**SUPPLIED RECORDS:**
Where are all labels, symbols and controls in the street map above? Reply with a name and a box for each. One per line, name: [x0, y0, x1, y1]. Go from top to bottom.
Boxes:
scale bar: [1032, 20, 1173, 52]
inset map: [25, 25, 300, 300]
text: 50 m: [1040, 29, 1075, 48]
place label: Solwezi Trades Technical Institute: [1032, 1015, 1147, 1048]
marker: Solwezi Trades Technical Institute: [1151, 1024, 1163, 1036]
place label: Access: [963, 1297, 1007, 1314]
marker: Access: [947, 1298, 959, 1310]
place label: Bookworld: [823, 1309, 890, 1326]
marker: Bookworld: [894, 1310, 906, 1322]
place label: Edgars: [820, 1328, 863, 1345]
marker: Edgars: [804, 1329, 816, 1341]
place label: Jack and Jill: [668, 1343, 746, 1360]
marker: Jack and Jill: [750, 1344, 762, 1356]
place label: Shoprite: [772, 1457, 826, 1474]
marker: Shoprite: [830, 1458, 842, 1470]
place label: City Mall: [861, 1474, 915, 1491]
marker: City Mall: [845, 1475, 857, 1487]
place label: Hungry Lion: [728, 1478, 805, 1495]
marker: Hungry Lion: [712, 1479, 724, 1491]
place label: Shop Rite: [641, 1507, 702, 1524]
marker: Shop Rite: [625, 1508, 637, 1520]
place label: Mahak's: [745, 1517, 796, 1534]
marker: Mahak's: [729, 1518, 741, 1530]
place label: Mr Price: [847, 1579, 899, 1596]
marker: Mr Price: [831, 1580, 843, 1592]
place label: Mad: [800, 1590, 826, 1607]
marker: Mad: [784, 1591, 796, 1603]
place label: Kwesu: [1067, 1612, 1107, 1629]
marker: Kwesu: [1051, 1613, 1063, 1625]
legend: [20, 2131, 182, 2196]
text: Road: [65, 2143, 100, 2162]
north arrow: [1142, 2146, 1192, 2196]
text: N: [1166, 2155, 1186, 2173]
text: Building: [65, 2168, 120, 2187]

**TASK OBJECTIVE:** The answer should be a bare number: the count of lines above in which the word "text" occurs.

**RESPONSE AREA:** 4